━━ Available data

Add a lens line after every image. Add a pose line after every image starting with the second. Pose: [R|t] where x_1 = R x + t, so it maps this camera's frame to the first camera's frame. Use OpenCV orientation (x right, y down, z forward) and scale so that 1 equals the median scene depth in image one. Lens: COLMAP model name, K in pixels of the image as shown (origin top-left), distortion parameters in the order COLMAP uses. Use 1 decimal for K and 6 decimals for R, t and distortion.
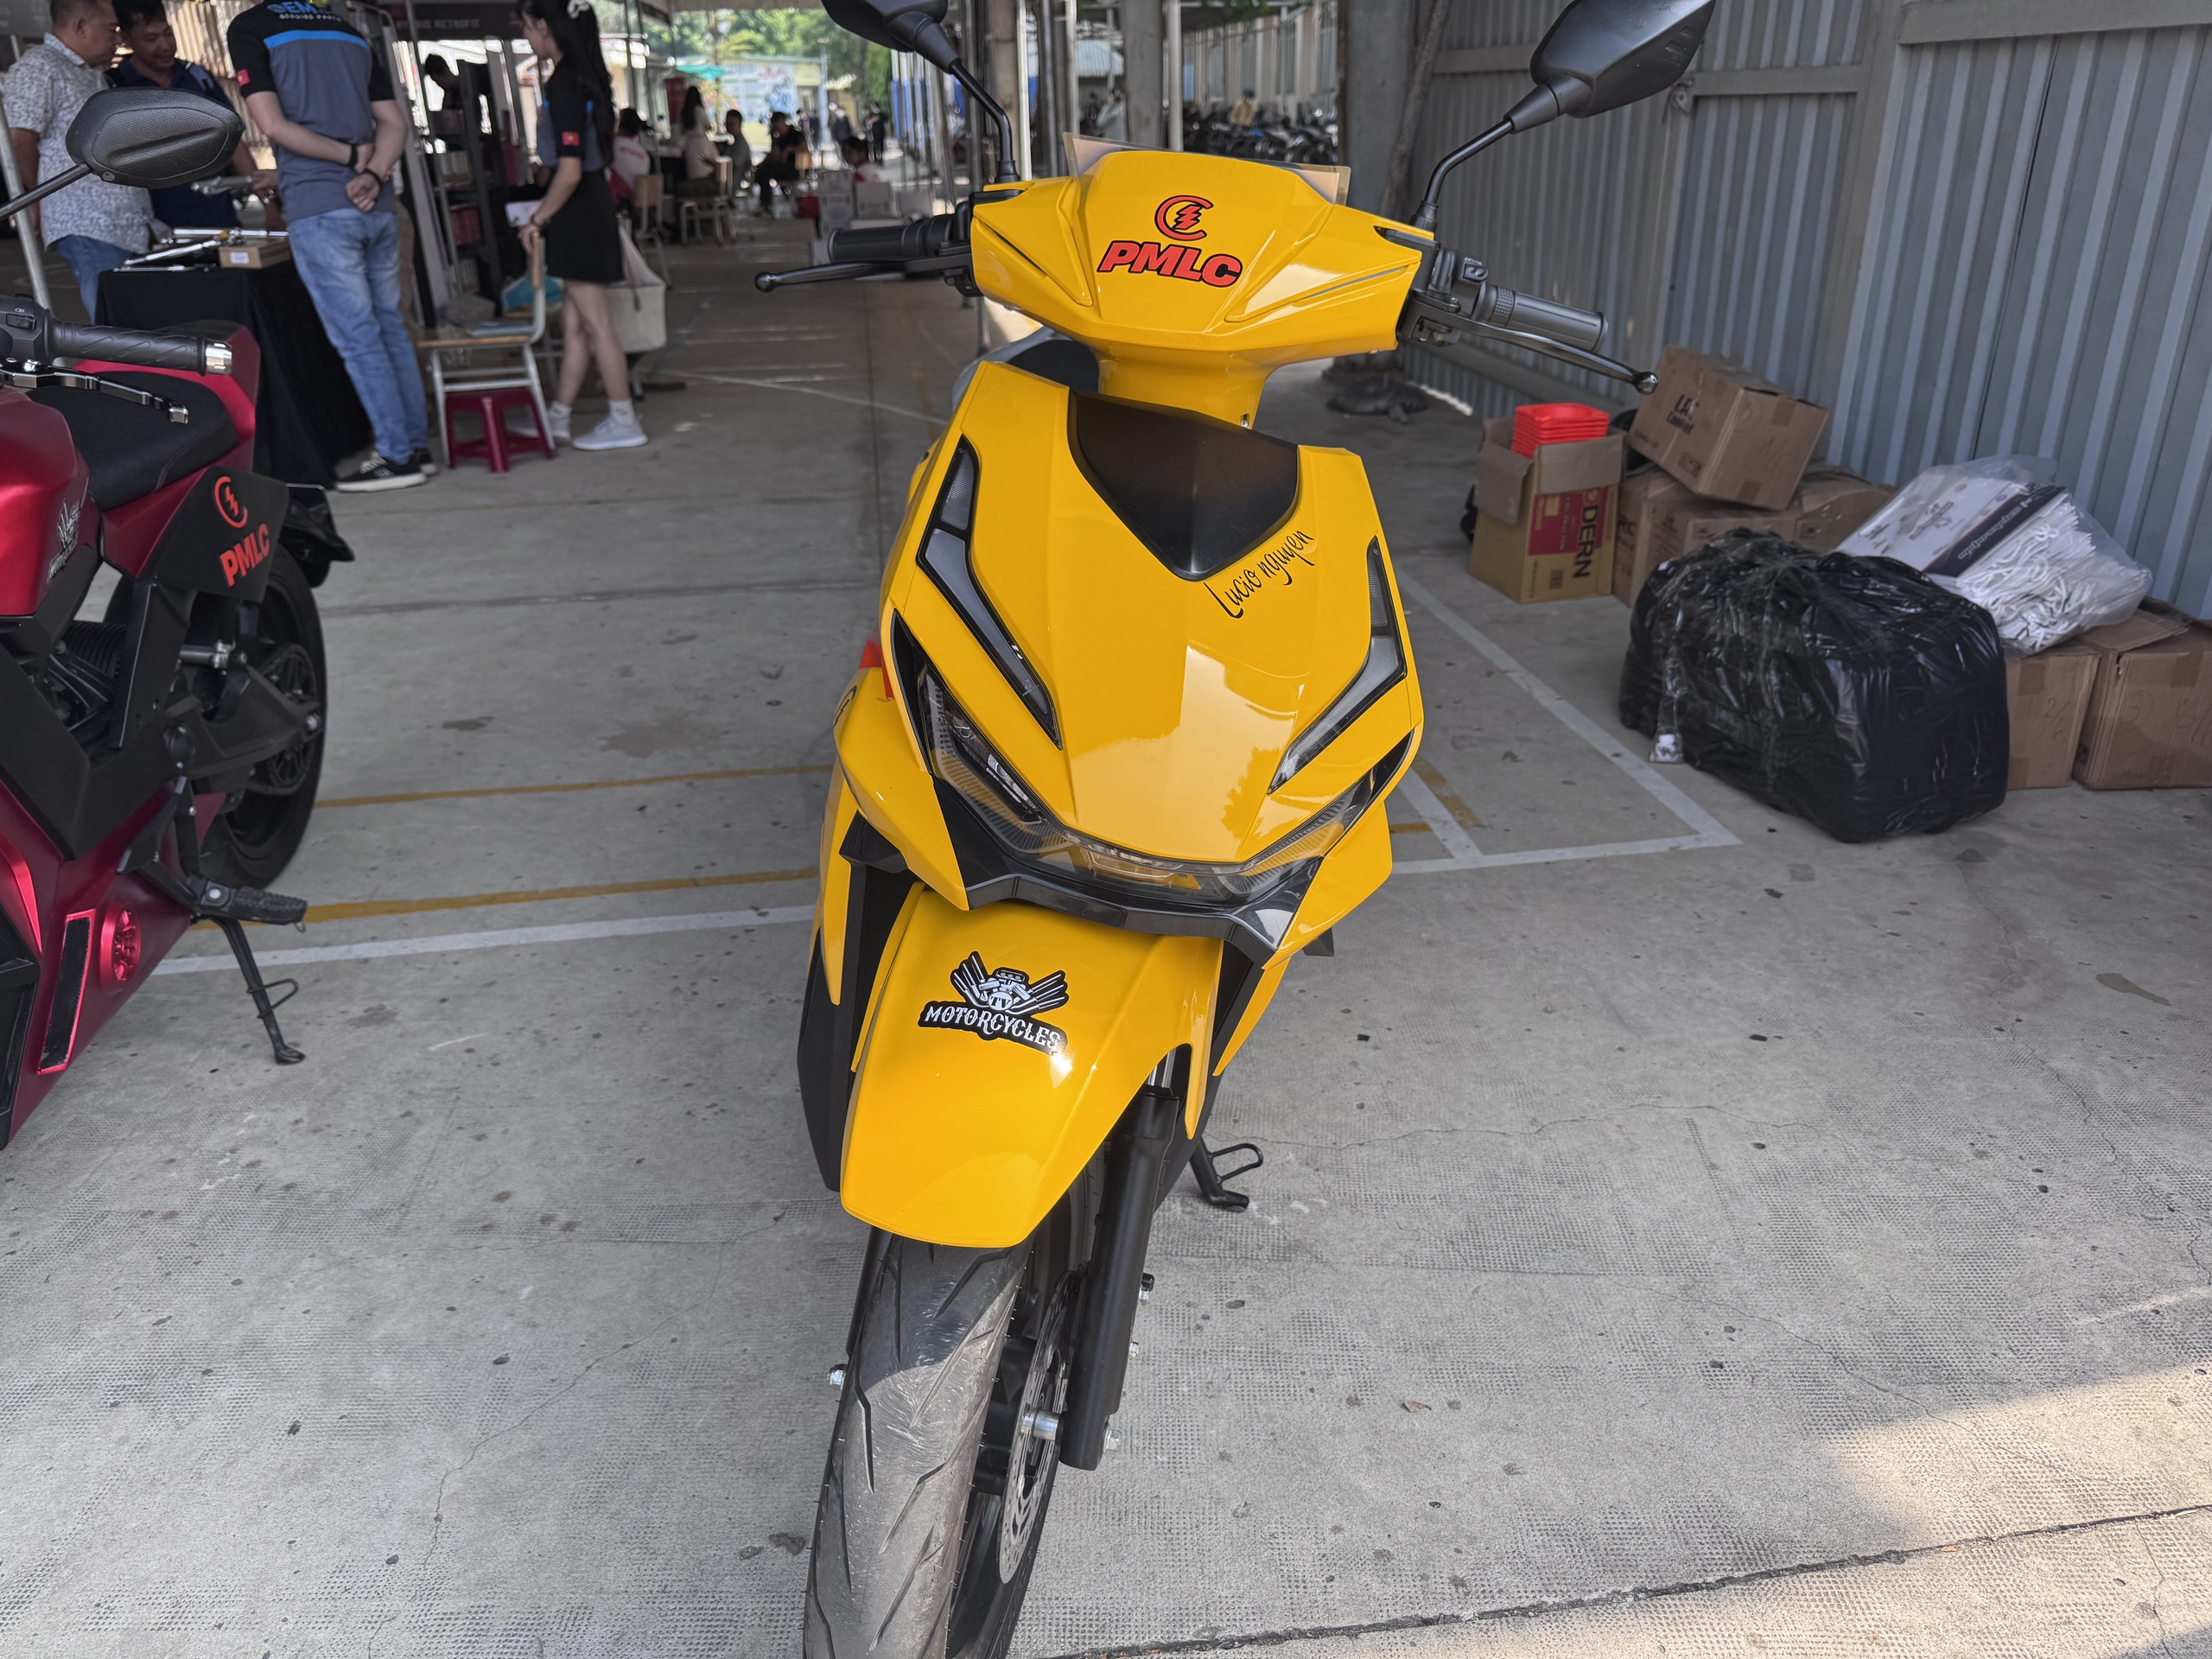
lens RADIAL K [[1569.0, 0, 1060.8], [0, 1569.0, 834.3], [0, 0, 1]] dist [0.018147, -0.028650]
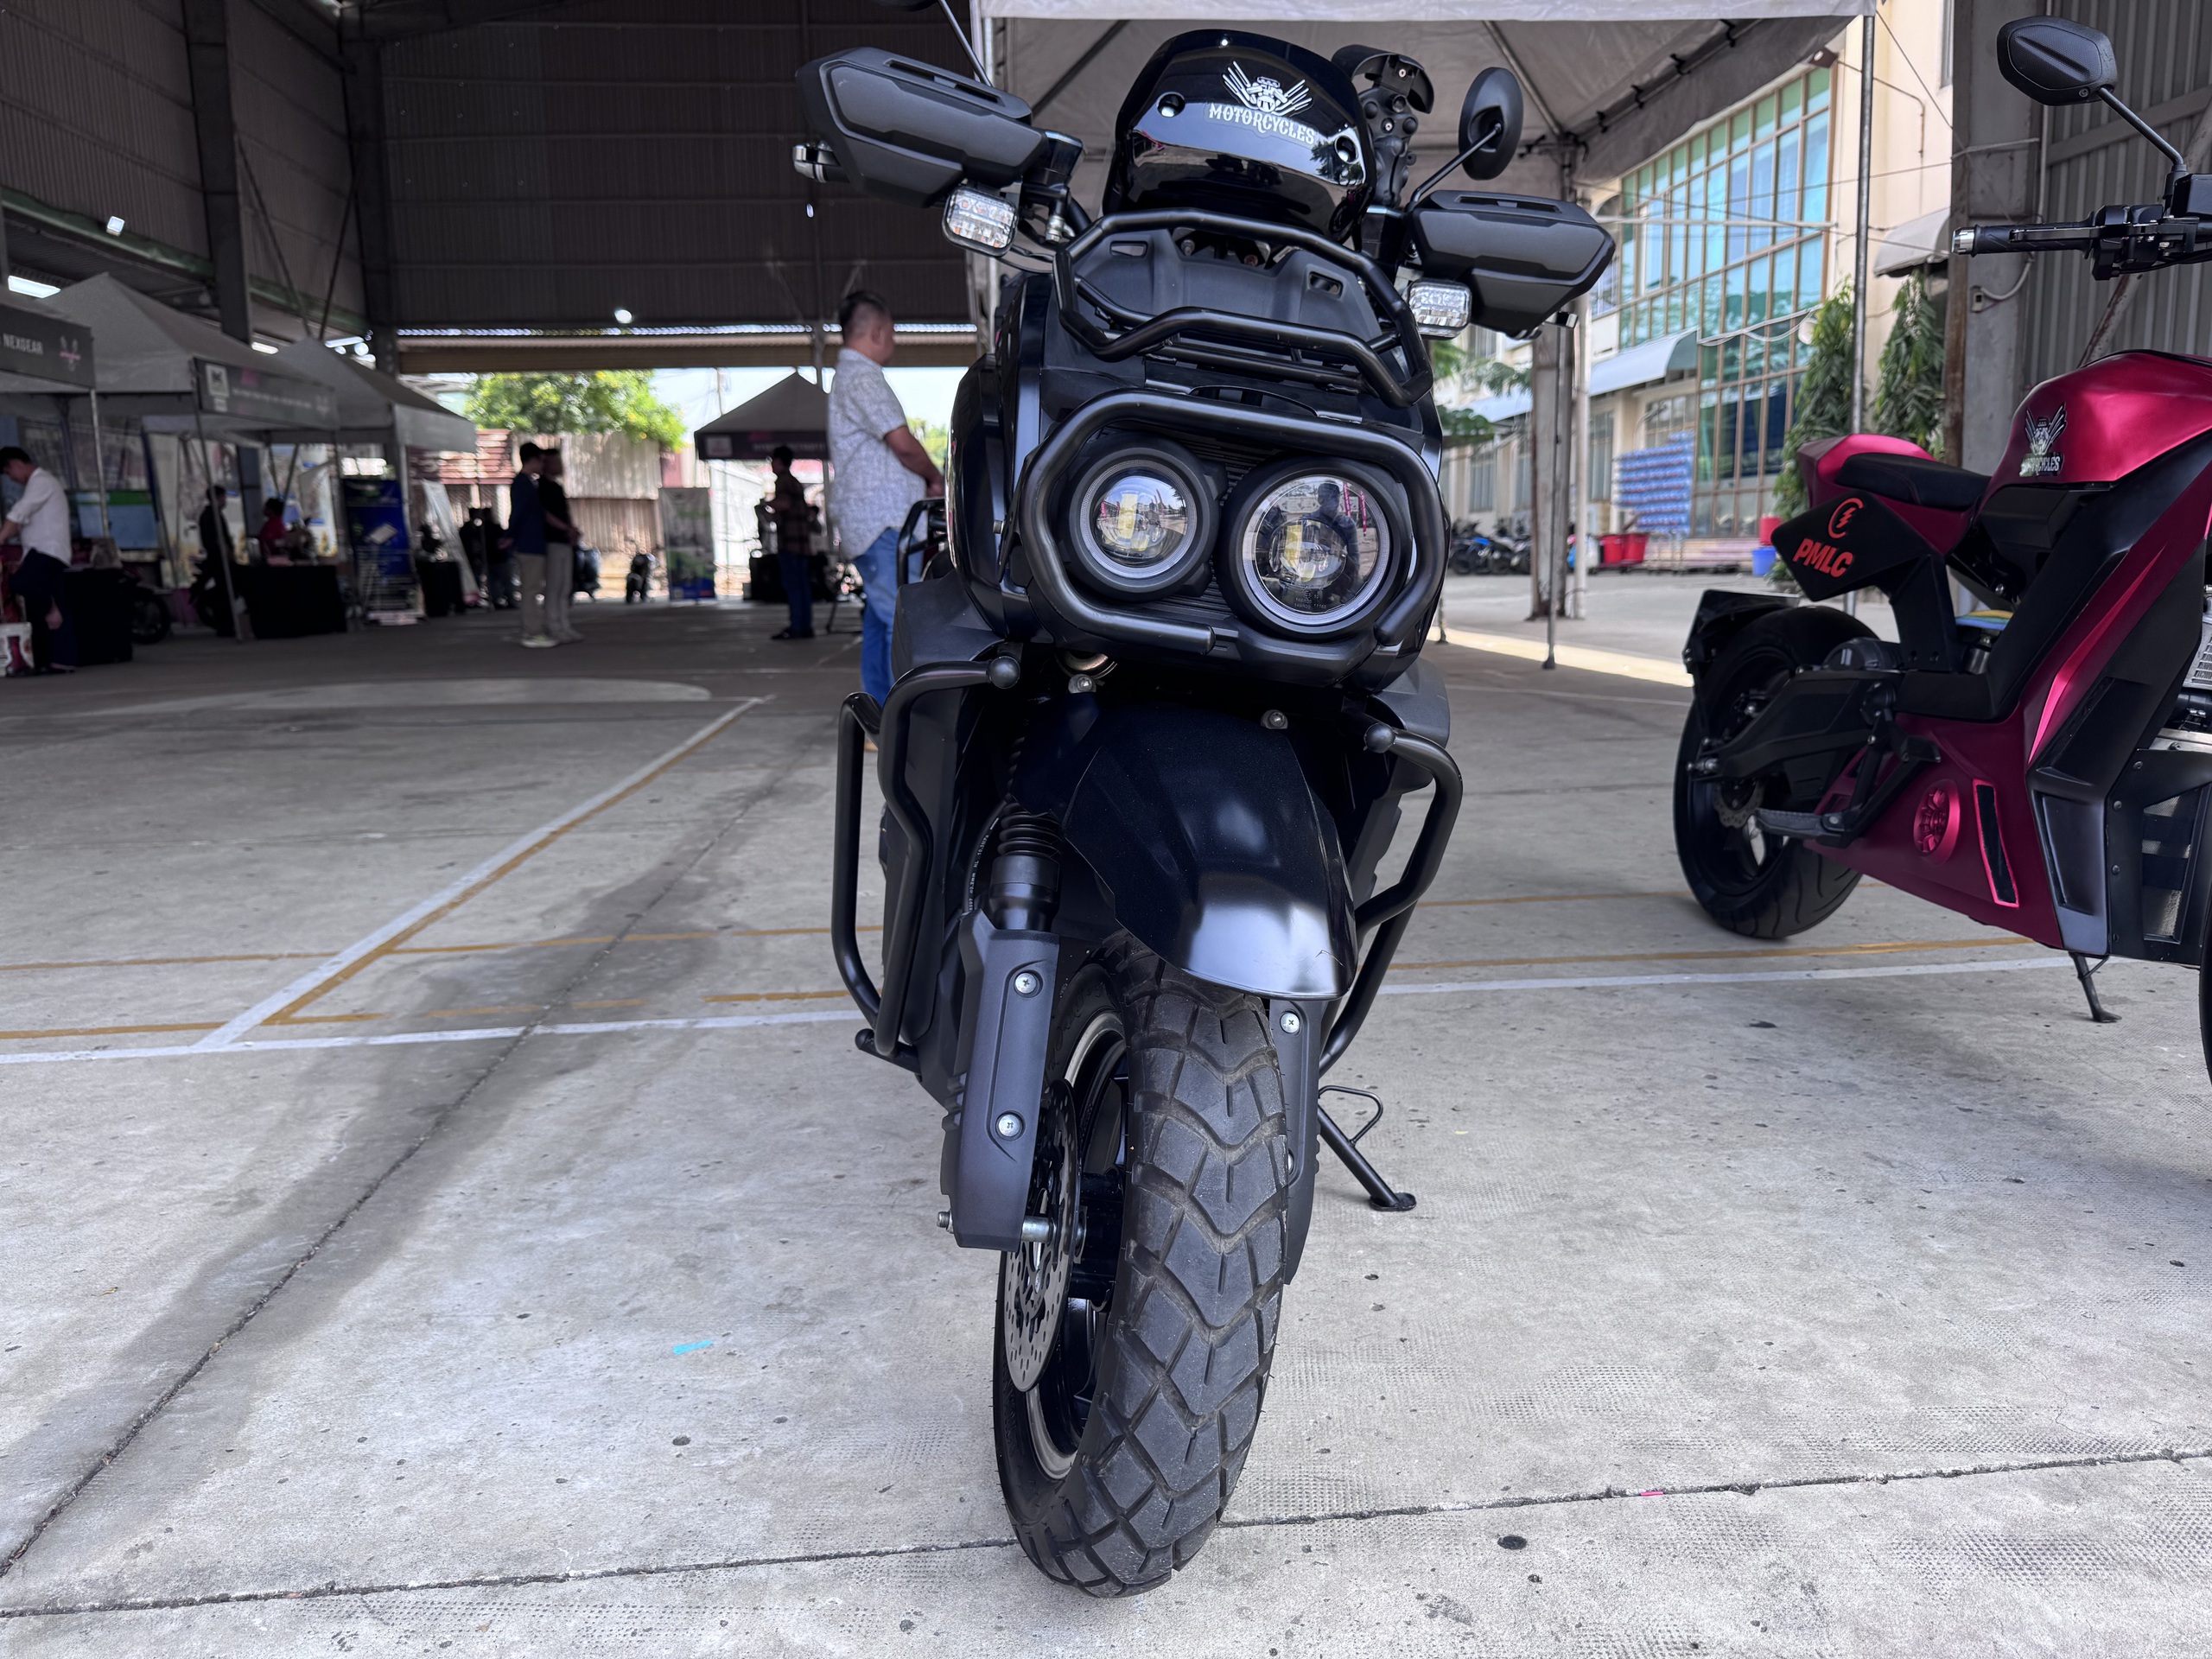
lens RADIAL K [[1569.0, 0, 1113.4], [0, 1569.0, 831.0], [0, 0, 1]] dist [0.018147, -0.028650]
pose [[0.997693, 0.005938, -0.067633, -0.394566], [-0.022330, 0.969445, -0.244290, 0.105990], [0.064116, 0.245236, 0.967341, -0.048192]]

━━━━

Provide the listing above once more, exactly, with the pictures removed.

Add a lens line after every image. Add a pose line after every image starting with the second. Pose: [R|t] where x_1 = R x + t, so it maps this camera's frame to the first camera's frame. Use OpenCV orientation (x right, y down, z forward) and scale so that 1 equals the median scene depth in image one. Lens: COLMAP model name, K in pixels of the image as shown (origin top-left), distortion parameters in the order COLMAP uses. Use 1 decimal for K and 6 decimals for R, t and distortion.
lens RADIAL K [[1569.0, 0, 1060.8], [0, 1569.0, 834.3], [0, 0, 1]] dist [0.018147, -0.028650]
lens RADIAL K [[1569.0, 0, 1113.4], [0, 1569.0, 831.0], [0, 0, 1]] dist [0.018147, -0.028650]
pose [[0.997693, 0.005938, -0.067633, -0.394566], [-0.022330, 0.969445, -0.244290, 0.105990], [0.064116, 0.245236, 0.967341, -0.048192]]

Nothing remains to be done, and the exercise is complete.